**PROBLEM TO WORK ON**
In the records below, find every line with the word "zijn" and copy it.

**INFORMATION GIVEN**
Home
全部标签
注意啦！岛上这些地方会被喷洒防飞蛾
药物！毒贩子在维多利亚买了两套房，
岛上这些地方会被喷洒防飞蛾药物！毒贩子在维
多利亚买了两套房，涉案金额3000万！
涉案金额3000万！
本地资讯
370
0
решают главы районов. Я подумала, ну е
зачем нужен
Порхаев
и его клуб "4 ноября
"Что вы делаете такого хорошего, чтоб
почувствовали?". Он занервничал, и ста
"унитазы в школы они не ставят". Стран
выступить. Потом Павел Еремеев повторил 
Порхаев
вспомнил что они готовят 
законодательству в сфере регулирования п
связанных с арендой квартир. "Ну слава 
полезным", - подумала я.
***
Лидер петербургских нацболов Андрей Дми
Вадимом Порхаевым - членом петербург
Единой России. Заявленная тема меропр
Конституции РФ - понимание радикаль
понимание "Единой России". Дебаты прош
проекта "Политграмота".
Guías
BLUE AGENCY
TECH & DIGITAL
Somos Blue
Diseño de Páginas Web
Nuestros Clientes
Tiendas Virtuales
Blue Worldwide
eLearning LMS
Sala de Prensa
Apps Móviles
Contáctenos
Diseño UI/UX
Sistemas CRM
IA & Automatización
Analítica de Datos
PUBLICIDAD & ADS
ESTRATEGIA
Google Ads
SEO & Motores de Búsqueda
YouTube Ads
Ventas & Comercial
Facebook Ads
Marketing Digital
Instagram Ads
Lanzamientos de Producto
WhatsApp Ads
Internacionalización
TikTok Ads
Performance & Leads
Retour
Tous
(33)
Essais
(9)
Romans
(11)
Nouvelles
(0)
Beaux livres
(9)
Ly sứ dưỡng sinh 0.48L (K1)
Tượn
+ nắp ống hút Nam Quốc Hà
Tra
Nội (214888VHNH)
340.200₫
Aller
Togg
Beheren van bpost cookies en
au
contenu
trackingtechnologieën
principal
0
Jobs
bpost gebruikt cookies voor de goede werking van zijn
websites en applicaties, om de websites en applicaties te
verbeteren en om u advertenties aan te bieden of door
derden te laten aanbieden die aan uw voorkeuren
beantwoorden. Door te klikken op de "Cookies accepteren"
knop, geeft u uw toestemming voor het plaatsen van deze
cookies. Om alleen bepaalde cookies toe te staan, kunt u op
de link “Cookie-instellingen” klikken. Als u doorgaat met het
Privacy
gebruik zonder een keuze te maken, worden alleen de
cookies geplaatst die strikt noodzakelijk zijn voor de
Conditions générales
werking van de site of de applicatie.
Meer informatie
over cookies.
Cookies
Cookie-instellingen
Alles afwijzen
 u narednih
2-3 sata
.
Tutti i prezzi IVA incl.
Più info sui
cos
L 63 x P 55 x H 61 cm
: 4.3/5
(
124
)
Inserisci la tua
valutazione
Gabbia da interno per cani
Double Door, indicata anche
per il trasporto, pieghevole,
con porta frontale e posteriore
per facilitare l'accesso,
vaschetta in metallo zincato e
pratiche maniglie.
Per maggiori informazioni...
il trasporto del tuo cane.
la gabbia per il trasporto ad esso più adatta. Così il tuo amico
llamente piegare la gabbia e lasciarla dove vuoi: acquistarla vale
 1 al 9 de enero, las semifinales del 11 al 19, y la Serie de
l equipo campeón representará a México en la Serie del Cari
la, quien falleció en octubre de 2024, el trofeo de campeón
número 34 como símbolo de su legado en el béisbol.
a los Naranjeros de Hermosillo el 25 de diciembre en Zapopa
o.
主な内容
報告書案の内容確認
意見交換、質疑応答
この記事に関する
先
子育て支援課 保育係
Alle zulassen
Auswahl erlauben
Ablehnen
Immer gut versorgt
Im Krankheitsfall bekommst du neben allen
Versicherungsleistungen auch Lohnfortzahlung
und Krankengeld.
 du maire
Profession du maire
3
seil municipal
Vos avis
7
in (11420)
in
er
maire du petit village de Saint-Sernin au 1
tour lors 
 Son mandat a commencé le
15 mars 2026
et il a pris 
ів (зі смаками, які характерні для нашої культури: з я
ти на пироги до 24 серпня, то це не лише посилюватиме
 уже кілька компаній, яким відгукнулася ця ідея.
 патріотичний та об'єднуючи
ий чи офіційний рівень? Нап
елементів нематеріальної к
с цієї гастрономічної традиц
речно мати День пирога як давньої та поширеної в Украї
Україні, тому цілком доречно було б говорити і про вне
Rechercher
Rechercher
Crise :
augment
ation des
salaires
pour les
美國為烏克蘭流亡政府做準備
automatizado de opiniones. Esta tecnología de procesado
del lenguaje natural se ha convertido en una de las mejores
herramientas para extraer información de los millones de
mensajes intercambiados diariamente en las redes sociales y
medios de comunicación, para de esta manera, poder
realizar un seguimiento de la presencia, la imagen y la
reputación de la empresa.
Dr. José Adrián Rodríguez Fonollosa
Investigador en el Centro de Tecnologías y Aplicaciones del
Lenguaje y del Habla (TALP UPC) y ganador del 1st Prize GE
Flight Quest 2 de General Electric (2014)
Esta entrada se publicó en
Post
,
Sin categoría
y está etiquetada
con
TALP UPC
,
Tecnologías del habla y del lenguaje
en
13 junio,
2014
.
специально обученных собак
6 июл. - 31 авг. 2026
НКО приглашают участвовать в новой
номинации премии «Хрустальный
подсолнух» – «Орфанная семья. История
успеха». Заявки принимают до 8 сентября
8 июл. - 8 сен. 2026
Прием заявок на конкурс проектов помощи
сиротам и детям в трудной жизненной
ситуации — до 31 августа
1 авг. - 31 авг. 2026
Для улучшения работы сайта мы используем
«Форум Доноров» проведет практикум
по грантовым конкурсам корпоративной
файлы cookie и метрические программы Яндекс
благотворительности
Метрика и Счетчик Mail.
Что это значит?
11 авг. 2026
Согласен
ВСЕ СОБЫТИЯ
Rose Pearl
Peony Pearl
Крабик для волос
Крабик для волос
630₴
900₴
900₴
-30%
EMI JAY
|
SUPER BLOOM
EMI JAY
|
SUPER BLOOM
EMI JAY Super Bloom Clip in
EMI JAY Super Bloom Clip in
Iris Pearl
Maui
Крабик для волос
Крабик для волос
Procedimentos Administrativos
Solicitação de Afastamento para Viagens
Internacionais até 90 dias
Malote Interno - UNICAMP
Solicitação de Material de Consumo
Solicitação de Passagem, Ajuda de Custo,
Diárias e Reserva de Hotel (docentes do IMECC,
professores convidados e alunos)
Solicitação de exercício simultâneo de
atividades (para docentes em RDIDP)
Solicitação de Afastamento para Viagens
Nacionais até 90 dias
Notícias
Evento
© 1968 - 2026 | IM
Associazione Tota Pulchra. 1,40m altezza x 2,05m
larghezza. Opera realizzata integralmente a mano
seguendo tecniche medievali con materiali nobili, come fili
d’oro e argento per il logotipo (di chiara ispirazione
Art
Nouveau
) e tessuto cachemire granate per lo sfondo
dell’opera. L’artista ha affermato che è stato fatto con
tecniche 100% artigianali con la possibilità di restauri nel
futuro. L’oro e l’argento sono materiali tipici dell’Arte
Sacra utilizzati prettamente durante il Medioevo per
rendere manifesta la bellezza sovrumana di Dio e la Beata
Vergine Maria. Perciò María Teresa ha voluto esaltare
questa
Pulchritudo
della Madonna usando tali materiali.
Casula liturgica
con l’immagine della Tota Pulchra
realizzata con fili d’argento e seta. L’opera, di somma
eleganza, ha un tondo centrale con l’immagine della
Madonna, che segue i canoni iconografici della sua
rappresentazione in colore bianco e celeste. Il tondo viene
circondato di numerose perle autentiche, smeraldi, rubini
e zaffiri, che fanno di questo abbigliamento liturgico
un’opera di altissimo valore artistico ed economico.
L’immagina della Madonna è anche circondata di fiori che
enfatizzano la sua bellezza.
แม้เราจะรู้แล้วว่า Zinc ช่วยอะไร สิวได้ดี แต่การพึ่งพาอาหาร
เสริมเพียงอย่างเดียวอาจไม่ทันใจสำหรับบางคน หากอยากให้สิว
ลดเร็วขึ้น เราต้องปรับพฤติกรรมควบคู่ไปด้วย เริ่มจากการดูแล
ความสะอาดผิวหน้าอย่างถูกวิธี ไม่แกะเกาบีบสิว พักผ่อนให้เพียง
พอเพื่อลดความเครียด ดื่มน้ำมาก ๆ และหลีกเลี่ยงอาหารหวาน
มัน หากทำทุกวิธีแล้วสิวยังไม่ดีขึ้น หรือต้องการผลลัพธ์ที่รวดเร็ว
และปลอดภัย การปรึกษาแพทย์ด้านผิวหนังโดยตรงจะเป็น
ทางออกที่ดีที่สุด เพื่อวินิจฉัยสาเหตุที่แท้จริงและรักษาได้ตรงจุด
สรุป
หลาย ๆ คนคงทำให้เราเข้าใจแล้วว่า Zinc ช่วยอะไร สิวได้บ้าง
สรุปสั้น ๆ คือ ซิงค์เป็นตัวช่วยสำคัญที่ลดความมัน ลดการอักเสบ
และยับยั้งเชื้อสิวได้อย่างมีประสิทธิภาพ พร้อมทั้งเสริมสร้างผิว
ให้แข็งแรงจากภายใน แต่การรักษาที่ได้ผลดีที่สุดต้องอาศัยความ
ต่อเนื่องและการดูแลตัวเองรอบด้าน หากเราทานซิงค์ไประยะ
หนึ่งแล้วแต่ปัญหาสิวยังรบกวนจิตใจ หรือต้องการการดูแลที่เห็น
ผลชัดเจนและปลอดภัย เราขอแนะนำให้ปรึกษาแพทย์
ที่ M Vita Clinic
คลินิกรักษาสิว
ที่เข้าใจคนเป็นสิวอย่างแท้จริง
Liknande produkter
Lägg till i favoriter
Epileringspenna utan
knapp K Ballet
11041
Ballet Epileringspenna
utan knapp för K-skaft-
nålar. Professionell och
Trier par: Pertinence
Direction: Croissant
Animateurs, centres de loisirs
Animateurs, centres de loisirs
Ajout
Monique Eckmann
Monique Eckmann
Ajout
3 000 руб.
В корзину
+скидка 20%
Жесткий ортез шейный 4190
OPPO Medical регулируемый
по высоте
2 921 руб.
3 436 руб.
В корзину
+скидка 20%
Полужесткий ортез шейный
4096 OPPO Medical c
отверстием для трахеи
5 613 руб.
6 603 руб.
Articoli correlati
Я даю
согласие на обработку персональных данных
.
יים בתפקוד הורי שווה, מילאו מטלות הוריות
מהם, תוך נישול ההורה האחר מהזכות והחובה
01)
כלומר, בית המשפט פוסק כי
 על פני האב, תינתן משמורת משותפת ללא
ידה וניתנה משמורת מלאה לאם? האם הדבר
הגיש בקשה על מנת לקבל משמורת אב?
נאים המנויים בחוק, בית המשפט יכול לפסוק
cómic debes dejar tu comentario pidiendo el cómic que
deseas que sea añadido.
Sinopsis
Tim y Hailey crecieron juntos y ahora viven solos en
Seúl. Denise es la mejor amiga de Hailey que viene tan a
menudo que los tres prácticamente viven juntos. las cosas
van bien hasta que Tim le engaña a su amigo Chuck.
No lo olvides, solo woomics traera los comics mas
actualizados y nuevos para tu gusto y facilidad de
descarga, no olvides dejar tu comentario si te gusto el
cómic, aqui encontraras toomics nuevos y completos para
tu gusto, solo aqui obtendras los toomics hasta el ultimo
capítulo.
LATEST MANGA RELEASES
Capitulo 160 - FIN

**EXERCISE ANSWER**
bpost gebruikt cookies voor de goede werking van zijn
cookies geplaatst die strikt noodzakelijk zijn voor de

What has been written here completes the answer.